O domingo chegou. E Jenson Button venceu. E Rubens Barrichello completou a dobradinha. Sensacional. Dia 29 de março de 2009, um dia para ficar na história da equipe e da Fórmula1. A Brawn GP estréia na categoria e vence o GP da Austrália de 2009 colocando os seus dois carros nas duas primeiras posições. Tal fato havia ocorrido apenas mais uma vez na história, quando Juan Manuel Fangio e Karl Kling colocaram a Mercedes na ponta do GP da França de 1954.

Após três meses de incertezas a Brawn torna-se o time a ser batido. Barrichello chegou a ser “aposentado” por diversas pessoas ligadas à Fórmula1. Os funcionários praticamente se conformaram com o desemprego que se aproximava. Button após ter uma vaga assegurada para correr em 2009, derrepente se viu sem carro para continuar na categoria. Hoje festejam!



Trulli completou o pódio, mas após a corrida recebeu punição por ultrapassar ilegalmente Lewis Hamilton com o safety car na pista e teve 25s acrescidos em seu tempo de corrida. Despencou para a 12ª posição e Hamilton herdou a posição. O inglês, atual campeão mundial, fez grande prova. Após largar na 18ª posição ultrapassou os adversários e conquistou 6 pontos. “Fizemos o melhor que podíamos. Nós permanecemos juntos, colocamos nossas cabeças para pensar. Esse resultado só mostra o verdadeiro espírito da equipe. Eu estou muito, muito orgulhoso. Estou muito feliz com esses pontos” - afirmou o piloto, em entrevista à emissora britânica BBC.
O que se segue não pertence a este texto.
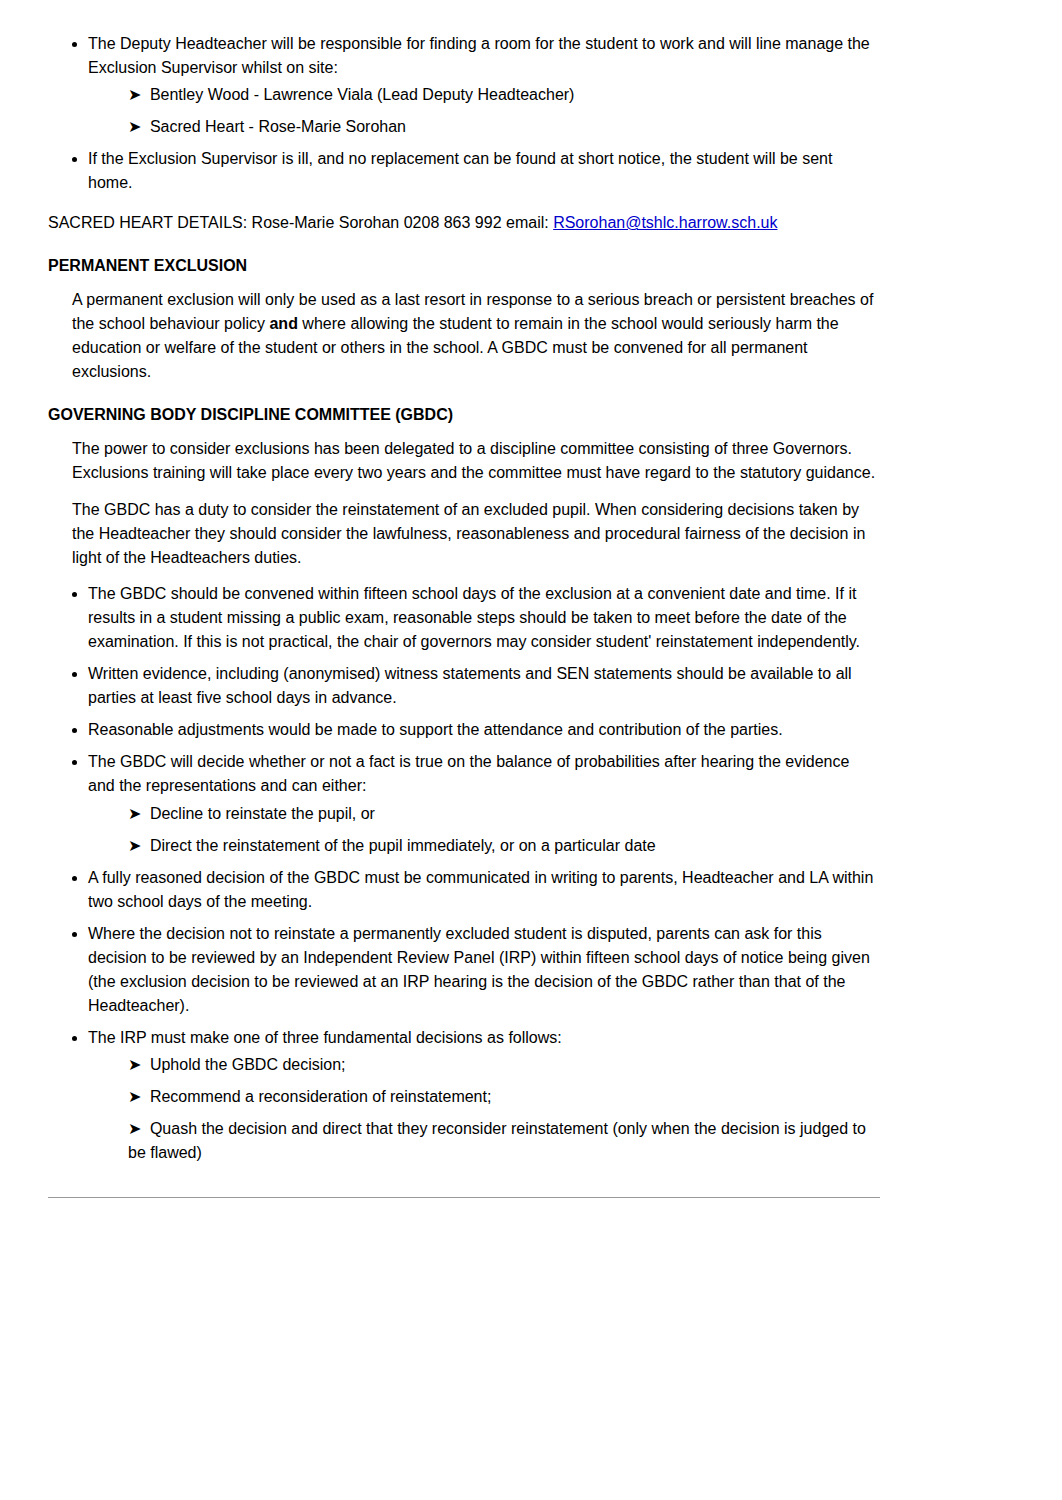The Deputy Headteacher will be responsible for finding a room for the student to work and will line manage the Exclusion Supervisor whilst on site:
Bentley Wood - Lawrence Viala (Lead Deputy Headteacher)
Sacred Heart - Rose-Marie Sorohan
If the Exclusion Supervisor is ill, and no replacement can be found at short notice, the student will be sent home.
SACRED HEART DETAILS: Rose-Marie Sorohan 0208 863 992 email: RSorohan@tshlc.harrow.sch.uk
PERMANENT EXCLUSION
A permanent exclusion will only be used as a last resort in response to a serious breach or persistent breaches of the school behaviour policy and where allowing the student to remain in the school would seriously harm the education or welfare of the student or others in the school. A GBDC must be convened for all permanent exclusions.
GOVERNING BODY DISCIPLINE COMMITTEE (GBDC)
The power to consider exclusions has been delegated to a discipline committee consisting of three Governors. Exclusions training will take place every two years and the committee must have regard to the statutory guidance.
The GBDC has a duty to consider the reinstatement of an excluded pupil. When considering decisions taken by the Headteacher they should consider the lawfulness, reasonableness and procedural fairness of the decision in light of the Headteachers duties.
The GBDC should be convened within fifteen school days of the exclusion at a convenient date and time. If it results in a student missing a public exam, reasonable steps should be taken to meet before the date of the examination. If this is not practical, the chair of governors may consider student' reinstatement independently.
Written evidence, including (anonymised) witness statements and SEN statements should be available to all parties at least five school days in advance.
Reasonable adjustments would be made to support the attendance and contribution of the parties.
The GBDC will decide whether or not a fact is true on the balance of probabilities after hearing the evidence and the representations and can either:
Decline to reinstate the pupil, or
Direct the reinstatement of the pupil immediately, or on a particular date
A fully reasoned decision of the GBDC must be communicated in writing to parents, Headteacher and LA within two school days of the meeting.
Where the decision not to reinstate a permanently excluded student is disputed, parents can ask for this decision to be reviewed by an Independent Review Panel (IRP) within fifteen school days of notice being given (the exclusion decision to be reviewed at an IRP hearing is the decision of the GBDC rather than that of the Headteacher).
The IRP must make one of three fundamental decisions as follows:
Uphold the GBDC decision;
Recommend a reconsideration of reinstatement;
Quash the decision and direct that they reconsider reinstatement (only when the decision is judged to be flawed)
Felipe Massa largou muito bem. Logo no início ultrapassou Barrichello, que teve problemas e largou muito mal. Em seguida deixou Kubica pra trás e três curvas depois realizou ultrapassagem em cima de Nico Rosberg também, posicionando-se em 3º. Estava bem porém da 46ª volta abandonou a prova devido à quebra na suspensão dianteira. Massa e Melbourne não se dão bem. Sua melhor participação na etapa até hoje foi um sexto lugar, em 2007.

Nelsinho Piquet abandonou antes, na 24ª volta. Após a saída do safety car da pista, o brasileiro perdeu a traseira de seu carro na relargada e acabou atolando na caixa de brita. “Não sei se isso apareceu na transmissão, mas disse que estava com problemas de freio desde o período com safety car. Na relargada, com a freada forte, o carro perdeu pressão” - explicou, em entrevista à TV Globo.

Kubica tinha desempenho melhor que Vettel e pressionava em busca do 2º lugar. Faltando 3 voltas para o fim o polonês o polonês não teve a devida paciência e tentou o bote. Ele e Vettel se tocaram e ambos perderam a asa dianteira. Barrichello, agradecido, se beneficiou e garantiu a dobradinha para a Brawn.

Button (10 pontos), Barrichello (8), Hamilton (6), Glock (5), Alonso (4), Rosberg (3), Buemi (2) e Bourdais (1) formaram a zona de pontuação. A Brawn libera o mundial de construtores.

A próxima etapa é já no próximo fim de semana, dessa vez na Malásia.